Leadership Transition

The yen slid after Shirakawa told reporters in Tokyo that he would leave at the same time as two deputy governors on March 19, accelerating a leadership transition that may aid Prime Minister Shinzo Abe’s campaign for aggressive easing. He is scheduled to step down on April 8.

The outgoing chief assured the stability of Japan’s financial system with liquidity injections during the global credit crisis, and again in the wake of the record March 2011 earthquake and tsunami. At the same time, his failure to end the nation’s trenchant deflation stoked criticism from lawmakers, and administration officials have pledged a replacement who shares Abe’s determination to end price declines.

“The next big thing on the horizon for the yen is going to be the next BOJ governor,” Stannard said.
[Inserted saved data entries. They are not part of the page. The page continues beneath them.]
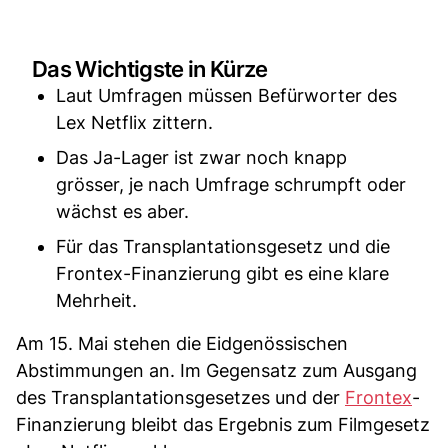
Das Wichtigste in Kürze
Laut Umfragen müssen Befürworter des
Lex Netflix zittern.
Das Ja-Lager ist zwar noch knapp
grösser, je nach Umfrage schrumpft oder
wächst es aber.
Für das Transplantationsgesetz und die
Frontex-Finanzierung gibt es eine klare
Mehrheit.
Am 15. Mai stehen die Eidgenössischen
Abstimmungen an. Im Gegensatz zum Ausgang
des Transplantationsgesetzes und der
Frontex
-
Finanzierung bleibt das Ergebnis zum Filmgesetz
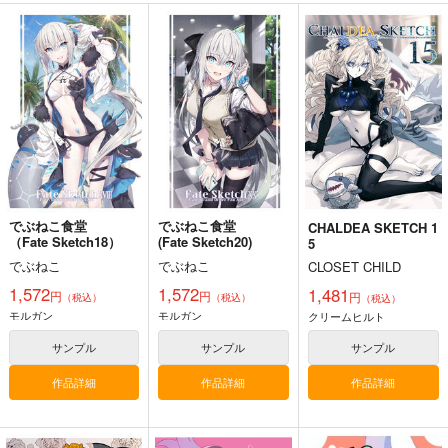
BLUE nankaAkanjin
人類最古と人類最後 I
Fate/Grand Order ma
oOMNIBUS
terial XXI
壱番地
ハイパーソニックソウ
TYPE-MOON
2,860
円
（税込）
ル
2,200
円
（税込）
Fate/Grand Order
3,025
円
Fate/Grand Order
（税込）
ギルガメッシュ〔キャスター〕×ぐだ子
Fate/Grand Order
アルジュナ
カルナ
サンプル
サンプル
サンプル
でぶねこ食堂
でぶねこ食堂
CHALDEA SKETCH 1
カート
カート
カート
（Fate Sketch18）
(Fate Sketch20)
5
でぶねこ
でぶねこ
CLOSET CHILD
1,572
1,572
1,481
円
円
円
（税込）
（税込）
（税込）
モルガン
モルガン
クリームヒルト
サンプル
サンプル
サンプル
作品詳細
作品詳細
作品詳細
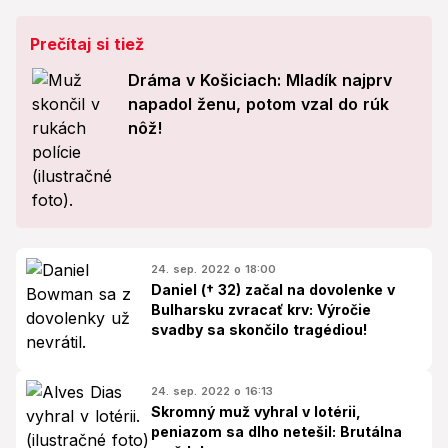
Prečítaj si tiež
Dráma v Košiciach: Mladík najprv
napadol ženu, potom vzal do rúk
nôž!
24. sep. 2022 o 18:00
Daniel († 32) začal na dovolenke v
Bulharsku zvracať krv: Výročie
svadby sa skončilo tragédiou!
24. sep. 2022 o 16:13
Skromný muž vyhral v lotérii,
peniazom sa dlho netešil: Brutálna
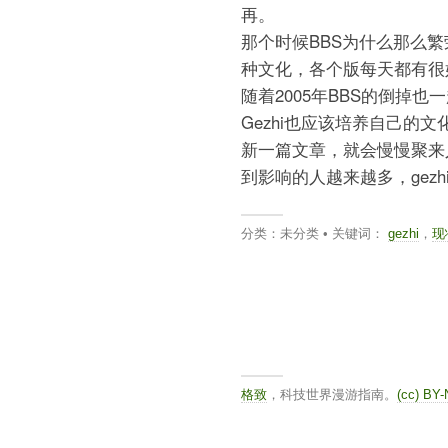
再。
那个时候BBS为什么那么繁
种文化，各个版每天都有很
随着2005年BBS的倒掉也
Gezhi也应该培养自己的文
新一篇文章，就会慢慢聚来
到影响的人越来越多，gez
分类：未分类 • 关键词：
gezhi
，
现
格致
，科技世界漫游指南。
(cc) BY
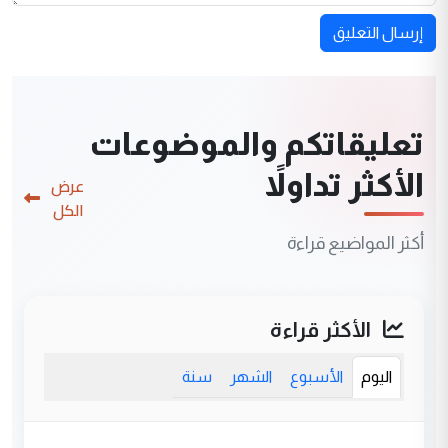
إرسال التعليق
تعليقاتكم والموضوعات
الأكثر تداولاً
عرض
الكل
أكثر المواضيع قراءة
الأكثر قراءة
اليوم
الأسبوع
الشهر
سنة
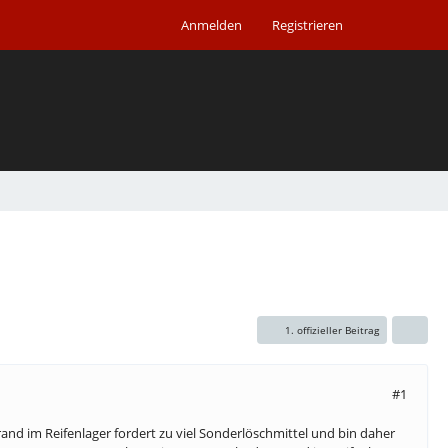
Anmelden
Registrieren
1. offizieller Beitrag
#1
rand im Reifenlager fordert zu viel Sonderlöschmittel und bin daher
Shirakawa’s early departure “shouldn’t have any impact as far as meetings are concerned,” he said.

Yen Decline

The yen has dropped 8.1 percent this year, according to Bloomberg Correlation-Weighted Indexes, which track 10 developed-market currencies. The euro has gained 2.8 percent and the dollar lost 0.2 percent.

Australia’s dollar slid after the Reserve Bank kept its benchmark interest rate unchanged at the half-century low of 3 percent. The so-called Aussie fell 0.5 percent to $1.0383.

Interest-rate swaps data compiled by Bloomberg show traders see a 53 percent chance the RBA will lower its benchmark rate at its next meeting on March 5.